_BRIEF_: Continue the forum discussion on clamping surge pulses on RS485 lines from where it stops.
[SOURCE TEXT Boundary: Start]
In another product I have used a diode from the affected node to a
ceramic capacitor with a bleeder resistor in parallel to clamp the
energy and dissipate the energy into the bleeder and that worked fine.
The diode sees very little energy and the capacitor is just charged
during the pulse

I never saw any problems doing that, but I would like to know if
anyone here has tried the same and has any inputs into failure cases
or even a better way to clamp the pulse?

One "feature" of the diode-capacitor clamp is that closely spaced
pulses will eventually destroy the capacitor, but anyhow closely
spaced pulses in a tranzorb will also destroy that one....

Thanks

Klaus

what's the impedance of the pulse? if low, wont work.

or, rather how many joules do you expect in the pulse?

I once had to protect telco equipment whose pulse went to around 500V,
BUT could supply around 500A With protection like you describe you
didn't lose a tranzorb, you'd lose the PCB!
 
J

Joerg

Jan 1, 1970
0
Klaus said:
[...]

Another idea is to use the Bourns CDSOT23-SM712, specifically designet
for surge protection for RS485 devices, but add ceramic caps in series
with each line connection so it can tolerate 30V without creating
wonderful smoke, but will be able to clamp surge pulses without
affecting the high speed bus.

Regards

Klaus

Like this:

www.electronicsdesign.dk/tmp/RS485_cap_protection.pdf


But that would not protect against a hard 30VDC applied because an
installer miswired something. It could cause your RS485 chip to go PHUT
unless it has internal protection against this.
 
T

Tim Williams

Jan 1, 1970
0
Can give latches a try. There are SIDACs made for protection duty.
That'll short the line down to a few volts within a microsecond or so (if
your bitrate isn't too high, you could filter out the remaining fractional
microseconds of overshoot). Should still work if the line remains
active -- RS485 levels of 200mV won't keep a SIDAC on, so you could use
two (one per line to ground) or three (full delta).

MOVs handle gobs of energy, but of course, they are rather high
capacitance, no good for a terminated line.
[SOURCE TEXT Boundary: End]
[MATERIAL PROVIDED Boundary: Start]
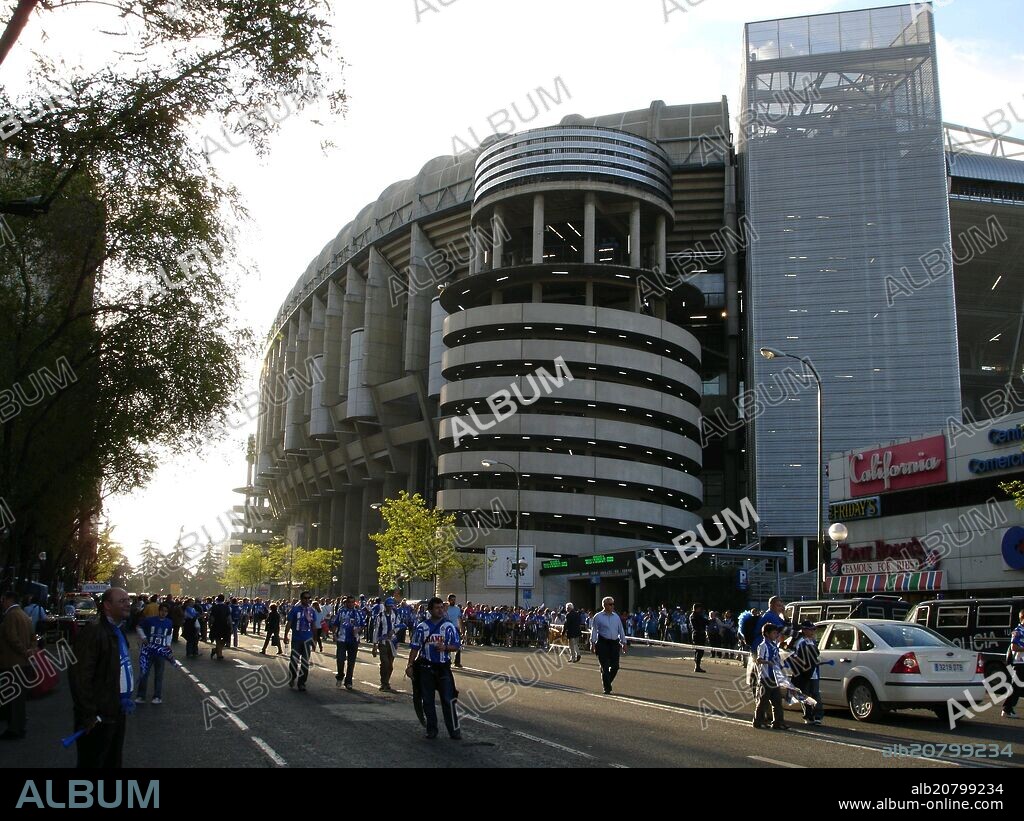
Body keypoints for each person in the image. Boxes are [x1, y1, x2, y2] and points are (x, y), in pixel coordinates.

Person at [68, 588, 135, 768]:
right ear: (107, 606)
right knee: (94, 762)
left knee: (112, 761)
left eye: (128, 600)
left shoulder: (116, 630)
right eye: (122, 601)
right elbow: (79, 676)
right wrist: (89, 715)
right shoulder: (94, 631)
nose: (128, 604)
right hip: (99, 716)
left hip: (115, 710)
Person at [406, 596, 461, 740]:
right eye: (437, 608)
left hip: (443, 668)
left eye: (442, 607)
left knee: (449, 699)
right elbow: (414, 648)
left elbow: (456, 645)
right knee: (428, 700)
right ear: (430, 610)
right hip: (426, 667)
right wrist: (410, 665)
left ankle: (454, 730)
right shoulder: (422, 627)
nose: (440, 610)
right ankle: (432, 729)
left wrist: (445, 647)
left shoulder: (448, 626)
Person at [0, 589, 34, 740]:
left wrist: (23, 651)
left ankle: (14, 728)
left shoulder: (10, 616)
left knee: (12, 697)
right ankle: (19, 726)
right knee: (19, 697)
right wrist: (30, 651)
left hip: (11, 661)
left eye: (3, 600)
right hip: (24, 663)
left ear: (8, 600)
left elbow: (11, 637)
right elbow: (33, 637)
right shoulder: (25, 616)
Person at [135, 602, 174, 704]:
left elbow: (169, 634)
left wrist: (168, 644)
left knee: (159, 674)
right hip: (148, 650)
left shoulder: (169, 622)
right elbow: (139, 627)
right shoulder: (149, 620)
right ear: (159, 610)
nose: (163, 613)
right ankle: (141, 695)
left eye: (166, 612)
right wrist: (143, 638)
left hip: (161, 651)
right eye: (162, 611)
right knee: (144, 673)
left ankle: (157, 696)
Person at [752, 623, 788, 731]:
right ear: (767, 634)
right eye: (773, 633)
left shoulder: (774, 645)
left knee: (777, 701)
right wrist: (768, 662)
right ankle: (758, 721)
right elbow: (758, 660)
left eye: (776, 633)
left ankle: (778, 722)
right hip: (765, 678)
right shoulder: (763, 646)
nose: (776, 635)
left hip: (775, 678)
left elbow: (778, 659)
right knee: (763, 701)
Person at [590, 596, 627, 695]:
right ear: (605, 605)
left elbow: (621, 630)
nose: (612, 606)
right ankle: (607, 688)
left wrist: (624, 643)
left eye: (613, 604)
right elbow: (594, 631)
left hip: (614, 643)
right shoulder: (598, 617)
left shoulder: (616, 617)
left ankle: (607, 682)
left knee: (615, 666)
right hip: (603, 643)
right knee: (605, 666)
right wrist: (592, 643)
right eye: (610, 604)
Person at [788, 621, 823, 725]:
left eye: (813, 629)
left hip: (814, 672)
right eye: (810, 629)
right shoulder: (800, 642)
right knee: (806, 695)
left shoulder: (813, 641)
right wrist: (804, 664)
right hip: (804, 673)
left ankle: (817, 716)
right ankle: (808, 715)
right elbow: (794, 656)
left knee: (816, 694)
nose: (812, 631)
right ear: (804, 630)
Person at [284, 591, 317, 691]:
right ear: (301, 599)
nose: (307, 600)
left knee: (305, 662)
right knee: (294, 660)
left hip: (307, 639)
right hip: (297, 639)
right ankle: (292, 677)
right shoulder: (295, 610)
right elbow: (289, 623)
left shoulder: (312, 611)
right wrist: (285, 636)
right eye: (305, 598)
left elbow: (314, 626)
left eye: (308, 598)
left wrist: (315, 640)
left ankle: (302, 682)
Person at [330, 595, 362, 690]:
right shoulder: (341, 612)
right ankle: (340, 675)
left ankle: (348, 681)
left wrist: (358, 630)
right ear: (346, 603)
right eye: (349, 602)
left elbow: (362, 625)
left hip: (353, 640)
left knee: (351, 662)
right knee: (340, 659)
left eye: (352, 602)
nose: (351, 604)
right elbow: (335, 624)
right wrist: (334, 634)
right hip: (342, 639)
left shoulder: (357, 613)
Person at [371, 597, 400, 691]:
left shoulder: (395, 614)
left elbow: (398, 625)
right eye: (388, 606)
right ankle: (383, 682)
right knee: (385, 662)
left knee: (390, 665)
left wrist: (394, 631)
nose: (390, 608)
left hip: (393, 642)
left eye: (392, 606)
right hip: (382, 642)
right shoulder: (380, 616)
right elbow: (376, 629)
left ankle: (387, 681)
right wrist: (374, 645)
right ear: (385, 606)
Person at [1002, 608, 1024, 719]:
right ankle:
[MATERIAL PROVIDED Boundary: End]
[MATERIAL PROVIDED Boundary: Start]
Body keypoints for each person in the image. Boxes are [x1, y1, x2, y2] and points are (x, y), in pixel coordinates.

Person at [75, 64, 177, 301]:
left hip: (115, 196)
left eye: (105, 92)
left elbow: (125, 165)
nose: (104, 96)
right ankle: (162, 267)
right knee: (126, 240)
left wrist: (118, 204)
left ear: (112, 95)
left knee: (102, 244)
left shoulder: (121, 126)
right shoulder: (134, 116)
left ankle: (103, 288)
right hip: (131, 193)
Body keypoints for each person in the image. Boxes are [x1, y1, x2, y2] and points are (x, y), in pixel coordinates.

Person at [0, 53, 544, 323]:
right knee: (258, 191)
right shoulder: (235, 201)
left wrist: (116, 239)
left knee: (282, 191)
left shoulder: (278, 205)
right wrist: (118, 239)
[MATERIAL PROVIDED Boundary: End]
[MATERIAL PROVIDED Boundary: Start]
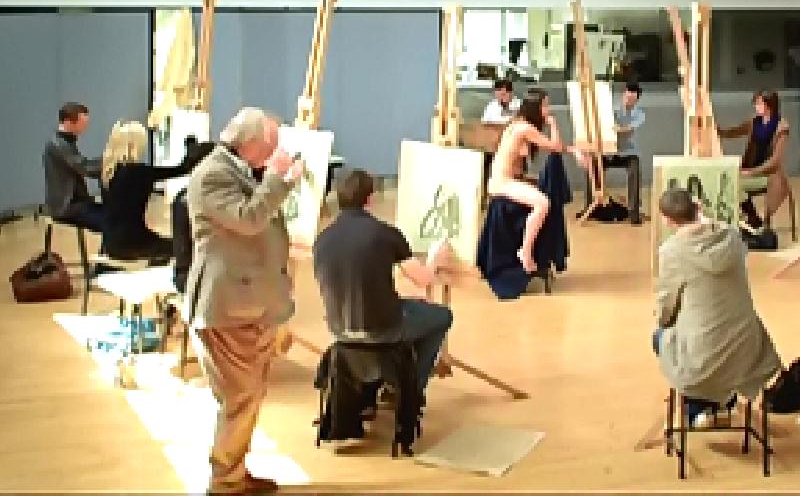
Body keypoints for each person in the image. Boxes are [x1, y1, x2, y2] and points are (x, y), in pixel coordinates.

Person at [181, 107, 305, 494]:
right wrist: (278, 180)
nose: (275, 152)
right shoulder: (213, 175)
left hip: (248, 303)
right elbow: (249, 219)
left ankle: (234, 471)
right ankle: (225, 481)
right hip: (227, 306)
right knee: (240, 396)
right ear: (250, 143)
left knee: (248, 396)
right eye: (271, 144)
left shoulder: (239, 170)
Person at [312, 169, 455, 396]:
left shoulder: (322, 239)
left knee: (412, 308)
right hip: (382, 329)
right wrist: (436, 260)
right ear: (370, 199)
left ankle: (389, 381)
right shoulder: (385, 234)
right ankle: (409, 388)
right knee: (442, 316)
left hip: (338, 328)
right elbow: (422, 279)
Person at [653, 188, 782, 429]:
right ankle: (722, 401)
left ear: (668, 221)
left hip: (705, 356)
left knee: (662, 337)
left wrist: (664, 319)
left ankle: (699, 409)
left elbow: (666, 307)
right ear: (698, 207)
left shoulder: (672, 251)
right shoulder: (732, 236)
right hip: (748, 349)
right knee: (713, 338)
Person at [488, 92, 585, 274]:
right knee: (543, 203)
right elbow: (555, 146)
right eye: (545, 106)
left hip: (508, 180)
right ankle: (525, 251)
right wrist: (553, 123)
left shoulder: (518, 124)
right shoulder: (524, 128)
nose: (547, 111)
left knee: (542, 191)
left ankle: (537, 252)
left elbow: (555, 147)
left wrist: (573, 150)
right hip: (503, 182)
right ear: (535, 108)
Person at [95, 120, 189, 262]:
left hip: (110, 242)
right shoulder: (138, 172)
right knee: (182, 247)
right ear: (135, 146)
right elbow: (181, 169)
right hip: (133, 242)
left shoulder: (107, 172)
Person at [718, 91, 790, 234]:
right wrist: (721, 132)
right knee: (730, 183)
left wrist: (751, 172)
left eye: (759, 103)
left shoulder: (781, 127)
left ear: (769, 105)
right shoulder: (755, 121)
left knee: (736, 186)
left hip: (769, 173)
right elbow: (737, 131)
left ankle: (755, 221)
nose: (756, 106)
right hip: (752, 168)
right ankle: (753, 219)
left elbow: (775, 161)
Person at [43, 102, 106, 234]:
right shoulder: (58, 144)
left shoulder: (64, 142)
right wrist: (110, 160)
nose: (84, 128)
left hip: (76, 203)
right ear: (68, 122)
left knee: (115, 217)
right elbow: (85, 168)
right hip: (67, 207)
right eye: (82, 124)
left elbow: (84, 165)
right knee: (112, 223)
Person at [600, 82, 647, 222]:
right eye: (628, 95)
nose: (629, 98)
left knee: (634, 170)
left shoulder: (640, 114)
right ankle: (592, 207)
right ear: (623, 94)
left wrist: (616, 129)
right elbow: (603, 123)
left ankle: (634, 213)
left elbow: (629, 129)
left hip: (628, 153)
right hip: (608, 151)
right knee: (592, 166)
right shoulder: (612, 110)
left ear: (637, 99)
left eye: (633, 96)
[MATERIAL PROVIDED Boundary: End]
_ANSWER SPACE_:
There are low-capacitance TVSs, made from some sort of plastic I think,
that'd do this sort of job, but I don't know that any will handle the kind
of energy a 1kV spike will most likely deliver. Here's an example:
http://www.littelfuse.com/products/...ata Sheets/Littelfuse_PulseGuard ESD_PGB2.pdf
Yeah, no mention of avalanche energy... hmm...

Other than that, diodes into a rail or conventional TVS -- as suggested --
is your best alternative.

Tim
 
K

Klaus Kragelund

Jan 1, 1970
0
Klaus said:
Klaus Kragelund wrote:
[...]

[Snip]
One way to do it to add a set of biasing resistors, so one cap is
charged to +12V and another to -7V (the RS485 CM range) and connect
that surge capacitor to the bus via the diode.

That would be a very nice way to do it. In my case I don't have any
negative supply, and also very little space. But you'd have to make sure
it can't run away. So either the dividers have to contain low enough
resistor values or there have to be clamps. With the chance of some dude
connecting a hard 30VDC that's next to impossible. Better to use an
electronic protection like above.

The electronic protection would probably be sensitive to ESD and
burst, and is a pain to design with a possible 30V voltage applied
Sure, but then you'd have DC drift on the bus. Might be ok but it can
get iffy.

The Bourns part has 7V/12V transzorbs back-to-back, so it will handle
the CM range of the bus. A resistor should be added in the schematics
in parallel with each capacitor

Cheers

Klaus
 
K

Klaus Kragelund

Jan 1, 1970
0
what's the impedance of the pulse? if low, wont work.

The impedance is 40ohms, so the peak current as test reveals is about
20A
or, rather how many joules do you expect in the pulse?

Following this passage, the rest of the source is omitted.